━━━━━ Dataset entries

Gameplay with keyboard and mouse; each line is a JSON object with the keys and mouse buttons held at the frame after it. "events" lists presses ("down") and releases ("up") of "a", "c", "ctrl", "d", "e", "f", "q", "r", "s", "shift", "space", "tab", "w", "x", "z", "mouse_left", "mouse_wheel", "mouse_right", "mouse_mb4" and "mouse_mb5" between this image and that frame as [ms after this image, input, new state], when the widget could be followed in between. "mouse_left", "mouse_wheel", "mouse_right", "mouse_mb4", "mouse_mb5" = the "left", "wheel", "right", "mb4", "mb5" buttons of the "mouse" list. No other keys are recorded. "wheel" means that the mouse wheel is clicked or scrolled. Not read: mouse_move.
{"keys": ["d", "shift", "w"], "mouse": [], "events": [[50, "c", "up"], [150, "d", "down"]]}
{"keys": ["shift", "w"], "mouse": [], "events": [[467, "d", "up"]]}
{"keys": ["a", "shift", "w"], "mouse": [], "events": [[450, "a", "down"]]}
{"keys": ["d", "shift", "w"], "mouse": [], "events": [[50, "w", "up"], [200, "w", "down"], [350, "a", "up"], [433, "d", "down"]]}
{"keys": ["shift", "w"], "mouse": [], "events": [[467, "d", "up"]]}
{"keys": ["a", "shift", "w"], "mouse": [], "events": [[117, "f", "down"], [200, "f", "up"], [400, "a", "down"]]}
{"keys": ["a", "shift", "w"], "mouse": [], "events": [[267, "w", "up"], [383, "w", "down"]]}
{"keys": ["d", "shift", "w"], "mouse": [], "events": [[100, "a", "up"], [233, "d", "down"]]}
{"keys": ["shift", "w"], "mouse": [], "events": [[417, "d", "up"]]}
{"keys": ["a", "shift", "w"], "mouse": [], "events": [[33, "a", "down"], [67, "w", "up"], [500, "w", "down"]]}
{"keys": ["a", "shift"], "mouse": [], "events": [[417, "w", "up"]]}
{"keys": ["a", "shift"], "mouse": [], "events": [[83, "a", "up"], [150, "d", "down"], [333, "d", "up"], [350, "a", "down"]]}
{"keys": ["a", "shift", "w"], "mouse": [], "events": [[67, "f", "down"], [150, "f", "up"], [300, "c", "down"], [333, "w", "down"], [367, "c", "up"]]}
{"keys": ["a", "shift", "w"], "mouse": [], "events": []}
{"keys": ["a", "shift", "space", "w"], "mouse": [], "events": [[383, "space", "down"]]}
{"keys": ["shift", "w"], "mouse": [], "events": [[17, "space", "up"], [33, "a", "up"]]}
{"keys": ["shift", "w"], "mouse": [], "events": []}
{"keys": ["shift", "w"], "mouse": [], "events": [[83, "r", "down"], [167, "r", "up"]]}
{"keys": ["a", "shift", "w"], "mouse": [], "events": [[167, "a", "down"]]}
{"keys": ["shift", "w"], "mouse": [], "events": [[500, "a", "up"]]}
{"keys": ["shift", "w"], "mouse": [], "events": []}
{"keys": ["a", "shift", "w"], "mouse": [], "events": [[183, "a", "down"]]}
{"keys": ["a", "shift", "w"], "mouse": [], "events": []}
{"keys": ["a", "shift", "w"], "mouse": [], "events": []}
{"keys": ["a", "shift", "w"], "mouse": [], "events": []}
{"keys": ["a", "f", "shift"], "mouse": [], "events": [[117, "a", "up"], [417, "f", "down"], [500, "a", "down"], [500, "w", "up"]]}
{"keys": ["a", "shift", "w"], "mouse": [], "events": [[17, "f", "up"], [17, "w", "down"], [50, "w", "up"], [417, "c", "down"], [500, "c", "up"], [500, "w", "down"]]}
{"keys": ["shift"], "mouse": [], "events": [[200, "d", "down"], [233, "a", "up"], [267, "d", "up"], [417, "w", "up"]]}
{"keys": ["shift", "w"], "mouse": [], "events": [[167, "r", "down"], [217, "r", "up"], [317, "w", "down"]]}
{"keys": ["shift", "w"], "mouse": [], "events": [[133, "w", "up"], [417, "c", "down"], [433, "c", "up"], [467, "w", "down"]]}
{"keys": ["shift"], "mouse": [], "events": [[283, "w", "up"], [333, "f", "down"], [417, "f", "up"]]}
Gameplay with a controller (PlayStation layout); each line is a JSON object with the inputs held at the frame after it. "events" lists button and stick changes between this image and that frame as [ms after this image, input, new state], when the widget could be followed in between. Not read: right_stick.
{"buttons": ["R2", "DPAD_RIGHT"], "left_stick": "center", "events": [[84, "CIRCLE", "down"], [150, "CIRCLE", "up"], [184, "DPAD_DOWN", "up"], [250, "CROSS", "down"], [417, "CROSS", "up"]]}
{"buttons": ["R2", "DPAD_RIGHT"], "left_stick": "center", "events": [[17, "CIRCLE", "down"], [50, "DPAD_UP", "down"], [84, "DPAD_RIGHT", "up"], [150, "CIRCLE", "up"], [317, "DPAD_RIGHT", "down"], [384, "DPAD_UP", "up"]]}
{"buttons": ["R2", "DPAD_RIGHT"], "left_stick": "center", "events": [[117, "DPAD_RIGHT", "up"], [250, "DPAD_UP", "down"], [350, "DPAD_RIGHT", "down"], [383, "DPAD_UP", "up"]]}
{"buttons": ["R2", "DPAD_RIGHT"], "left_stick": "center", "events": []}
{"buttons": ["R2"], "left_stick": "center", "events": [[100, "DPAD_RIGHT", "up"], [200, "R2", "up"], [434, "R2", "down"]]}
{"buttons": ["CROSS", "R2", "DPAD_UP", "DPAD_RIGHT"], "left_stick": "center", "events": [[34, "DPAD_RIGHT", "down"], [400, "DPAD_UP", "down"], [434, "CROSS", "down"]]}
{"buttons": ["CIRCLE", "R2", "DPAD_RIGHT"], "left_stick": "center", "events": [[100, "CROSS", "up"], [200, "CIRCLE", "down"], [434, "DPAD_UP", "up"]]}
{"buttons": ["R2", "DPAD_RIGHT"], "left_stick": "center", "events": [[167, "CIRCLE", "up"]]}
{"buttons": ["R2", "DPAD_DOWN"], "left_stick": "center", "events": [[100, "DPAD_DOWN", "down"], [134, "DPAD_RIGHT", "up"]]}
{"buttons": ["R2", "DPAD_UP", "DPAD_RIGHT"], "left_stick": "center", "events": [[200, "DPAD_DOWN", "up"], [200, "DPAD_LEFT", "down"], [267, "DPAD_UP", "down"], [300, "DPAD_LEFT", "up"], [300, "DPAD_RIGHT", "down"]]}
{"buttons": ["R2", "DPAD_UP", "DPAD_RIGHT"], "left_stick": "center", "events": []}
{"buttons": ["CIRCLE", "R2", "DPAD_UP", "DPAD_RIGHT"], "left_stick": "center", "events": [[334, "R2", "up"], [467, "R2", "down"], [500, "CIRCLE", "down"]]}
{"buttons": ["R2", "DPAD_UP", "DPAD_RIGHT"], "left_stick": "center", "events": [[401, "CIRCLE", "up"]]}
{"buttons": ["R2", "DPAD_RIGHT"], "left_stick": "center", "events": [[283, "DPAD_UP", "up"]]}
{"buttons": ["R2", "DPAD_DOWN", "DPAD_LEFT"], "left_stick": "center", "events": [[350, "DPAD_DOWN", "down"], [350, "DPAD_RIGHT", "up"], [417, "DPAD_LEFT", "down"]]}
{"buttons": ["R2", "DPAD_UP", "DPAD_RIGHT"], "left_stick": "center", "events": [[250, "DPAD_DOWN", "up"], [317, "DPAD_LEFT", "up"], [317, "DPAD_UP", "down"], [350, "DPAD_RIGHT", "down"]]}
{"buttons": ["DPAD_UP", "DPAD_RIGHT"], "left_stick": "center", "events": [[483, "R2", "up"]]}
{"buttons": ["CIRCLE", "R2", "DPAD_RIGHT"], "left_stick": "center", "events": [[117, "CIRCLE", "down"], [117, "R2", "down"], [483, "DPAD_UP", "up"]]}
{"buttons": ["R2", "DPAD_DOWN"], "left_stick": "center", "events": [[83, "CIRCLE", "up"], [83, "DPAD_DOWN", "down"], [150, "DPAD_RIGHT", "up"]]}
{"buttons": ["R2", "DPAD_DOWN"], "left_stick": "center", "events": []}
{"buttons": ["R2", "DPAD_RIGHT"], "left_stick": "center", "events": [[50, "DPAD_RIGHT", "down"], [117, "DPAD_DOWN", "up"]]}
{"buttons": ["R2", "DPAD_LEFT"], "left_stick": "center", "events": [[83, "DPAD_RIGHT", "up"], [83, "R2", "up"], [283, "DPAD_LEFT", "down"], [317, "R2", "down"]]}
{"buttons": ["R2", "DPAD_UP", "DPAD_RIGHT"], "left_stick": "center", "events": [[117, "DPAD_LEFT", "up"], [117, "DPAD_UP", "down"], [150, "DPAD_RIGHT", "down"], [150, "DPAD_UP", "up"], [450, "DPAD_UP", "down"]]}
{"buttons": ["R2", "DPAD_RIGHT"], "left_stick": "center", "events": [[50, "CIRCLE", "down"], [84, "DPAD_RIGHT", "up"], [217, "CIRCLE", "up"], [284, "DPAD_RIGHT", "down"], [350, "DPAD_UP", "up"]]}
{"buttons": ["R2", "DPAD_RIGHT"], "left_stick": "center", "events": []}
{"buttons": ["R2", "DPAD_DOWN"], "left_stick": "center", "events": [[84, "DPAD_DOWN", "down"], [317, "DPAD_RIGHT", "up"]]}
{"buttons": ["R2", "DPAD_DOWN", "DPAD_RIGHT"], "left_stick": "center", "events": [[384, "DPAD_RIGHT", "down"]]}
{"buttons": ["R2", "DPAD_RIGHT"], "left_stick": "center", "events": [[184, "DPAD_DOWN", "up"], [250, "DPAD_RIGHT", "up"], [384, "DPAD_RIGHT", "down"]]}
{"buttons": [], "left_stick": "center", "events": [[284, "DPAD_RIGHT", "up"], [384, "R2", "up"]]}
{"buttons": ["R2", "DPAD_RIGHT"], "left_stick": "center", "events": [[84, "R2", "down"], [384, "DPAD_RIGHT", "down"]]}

━━━━━━━━━━

## What is expected
Every line with "CROSS" in it should be copied from the entries above.

## Task output
{"buttons": ["R2", "DPAD_RIGHT"], "left_stick": "center", "events": [[84, "CIRCLE", "down"], [150, "CIRCLE", "up"], [184, "DPAD_DOWN", "up"], [250, "CROSS", "down"], [417, "CROSS", "up"]]}
{"buttons": ["CROSS", "R2", "DPAD_UP", "DPAD_RIGHT"], "left_stick": "center", "events": [[34, "DPAD_RIGHT", "down"], [400, "DPAD_UP", "down"], [434, "CROSS", "down"]]}
{"buttons": ["CIRCLE", "R2", "DPAD_RIGHT"], "left_stick": "center", "events": [[100, "CROSS", "up"], [200, "CIRCLE", "down"], [434, "DPAD_UP", "up"]]}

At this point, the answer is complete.